En la campaña electoral de 2018 se dijo que “juntos haríamos historia”. ¿Se trataba de una amable promesa o de una cruel amenaza? El tiempo despejó la incógnita. Ya sabemos de qué se trata y podemos suponer a dónde nos llevará la historia que estamos haciendo. Por sus frutos la reconocemos.
Desde el primer día del mandato presidencial (que pudiera extenderse a despecho de la Constitución), iniciamos esa historia. El impulso febril nos subió a la montaña rusa, donde emprendimos una sucesión de caídas al abismo.
En la nueva historia figuran las ocurrencias que han tenido un elevado costo político, social y económico. Lo estamos pagando. Se optó por soslayar las recomendaciones de la técnica y sustituirlas por imposiciones personalistas para ver “quién manda en México”. Quedaron al garete los derechos de muchos ciudadanos, sometidos a un discurso colmado de injurias. Por supuesto, no se alivió la crisis económica ni amainó la inseguridad, imparable y devastadora. Gajes de la historia prometida y de la dictadura que avanza.
La hazaña central de esa historia, que revela su verdadero rostro, es la embestida contra el Estado de Derecho. Comenzó en el alba de esta administración y persistirá a contrapelo de la ley y de la razón. Este es un asunto mayor, porque el Estado de Derecho —la legalidad y la legitimidad, no el capricho y el arbitrio— constituye la garantía de nuestros derechos y libertades.
No cuestiono que se favorezca la justicia social.
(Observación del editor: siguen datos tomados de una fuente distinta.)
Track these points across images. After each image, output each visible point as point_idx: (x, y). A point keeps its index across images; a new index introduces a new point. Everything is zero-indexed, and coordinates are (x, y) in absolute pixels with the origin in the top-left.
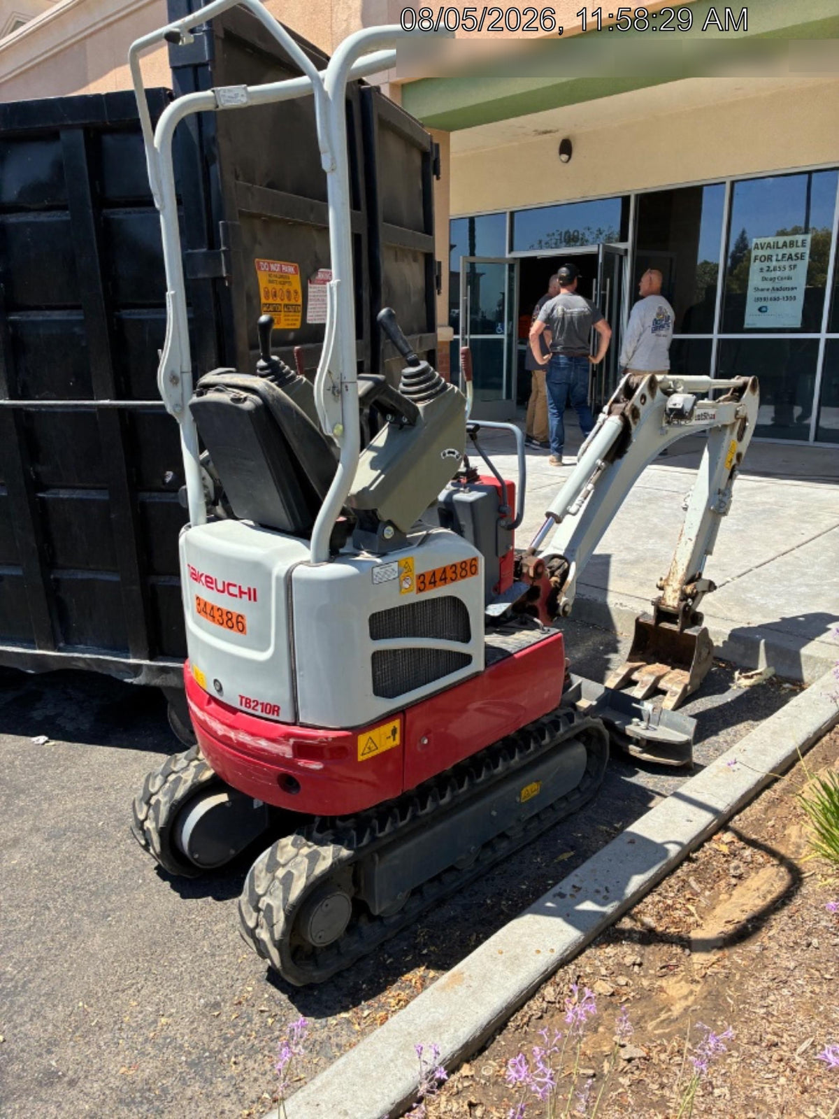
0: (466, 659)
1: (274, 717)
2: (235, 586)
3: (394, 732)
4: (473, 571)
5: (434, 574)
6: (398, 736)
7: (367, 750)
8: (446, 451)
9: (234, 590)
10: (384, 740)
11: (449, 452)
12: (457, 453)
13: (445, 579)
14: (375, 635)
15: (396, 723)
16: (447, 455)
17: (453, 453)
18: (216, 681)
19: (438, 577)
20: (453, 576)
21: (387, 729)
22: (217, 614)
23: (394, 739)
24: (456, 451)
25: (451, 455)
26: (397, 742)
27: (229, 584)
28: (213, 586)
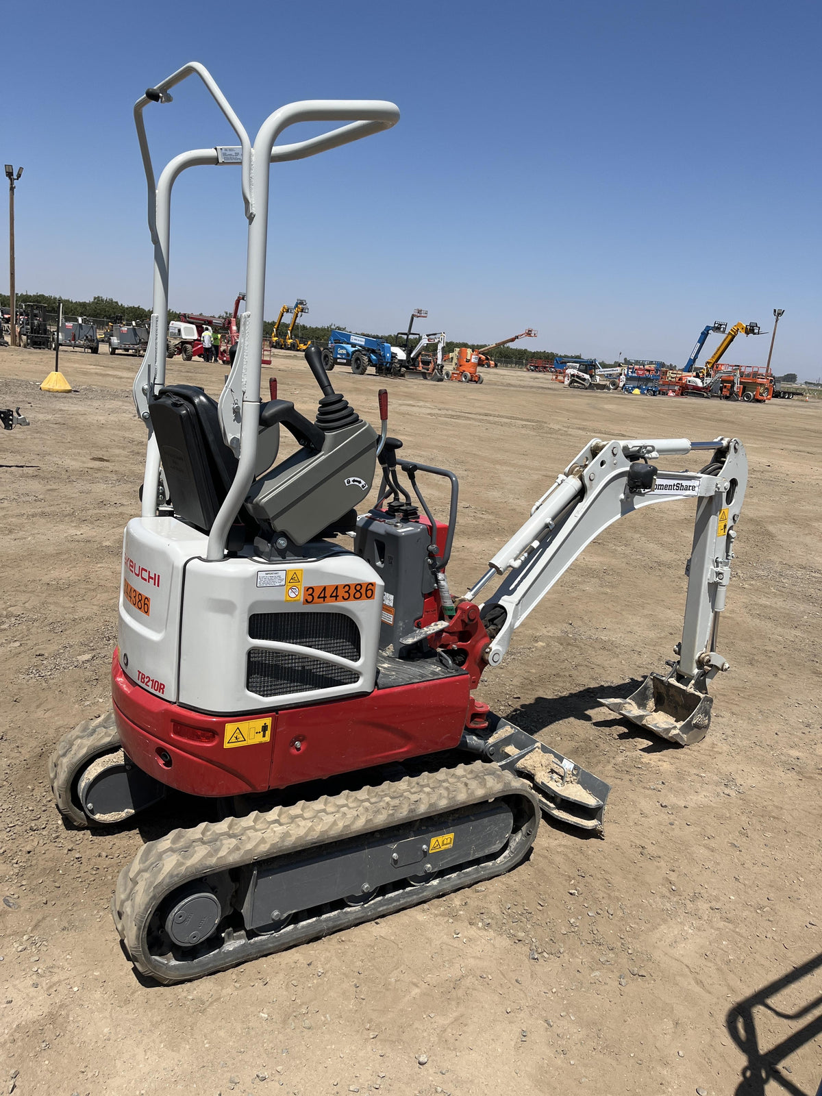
0: (354, 676)
1: (160, 694)
2: (146, 571)
3: (265, 728)
4: (369, 595)
5: (325, 589)
6: (268, 733)
7: (234, 739)
8: (351, 479)
9: (145, 575)
10: (252, 733)
11: (354, 481)
12: (363, 482)
13: (337, 596)
14: (253, 634)
15: (268, 721)
16: (352, 483)
17: (360, 482)
18: (125, 655)
19: (328, 594)
20: (346, 596)
21: (258, 723)
22: (133, 595)
23: (264, 736)
24: (362, 481)
25: (357, 484)
26: (267, 739)
27: (143, 569)
28: (133, 570)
El enorme peligro reside en la forma de hacerlo, con medidas que subvierten los principios en que se funda la democracia y desarticulan las instituciones. Medidas, además, aderezadas con la siembra del odio y la ira. Los frutos están a la vista.
La nueva historia elimina o asedia a muchas instituciones de la República. Entre ellas, las encargadas de custodiar la limpieza del proceso electoral. Una política iracunda, que siembra la desconfianza y altera la paz, mina los fundamentos de las instituciones, a las que se procura vulnerar —y a la postre destruir— con la fuerza de una voluntad imperial alejada de la legalidad.
En la historia que estamos construyendo se mina el sistema democrático de frenos y contrapesos que opera a partir de la división de poderes y de la subordinación de todos a la ley. Se han dirigido arremetidas demoledoras al Poder Judicial, pieza clave del Estado de Derecho. Las decisiones judiciales han sido difamadas cuando no se ajustan a la voluntad del poder omnímodo. Se habla de corrupción, pero los proyectiles no se dirigen contra ésta —que es necesario combatir con pruebas en la mano—, sino contra la independencia judicial.
Y hoy seguimos haciendo historia a través de una manifiesta violación del texto constitucional consumada en el Congreso de la Unión. Con ella, inducida desde algún oscuro laberinto, se quebranta la separación de poderes, se altera frontalmente la supremacía de la Constitución y se pone en severo predicamento a los propios administradores de justicia, cuyo sustento se halla en la majestad de su cargo y la integridad de su ejercicio, no en la penosa “confianza” presidencial. La defensa emprendida para “legitimar” la violación constitucional no resiste el menor análisis y ofende a quienes se pretende favorecer.
Es así como estamos haciendo historia. ¿Figurará en los libros de texto, que nos aprestamos a reelaborar? Pero todavía podemos abrigar una discretísima esperanza, mirando hacia la decisión final del propio Poder Judicial. El país está en sus manos. Crucemos los dedos.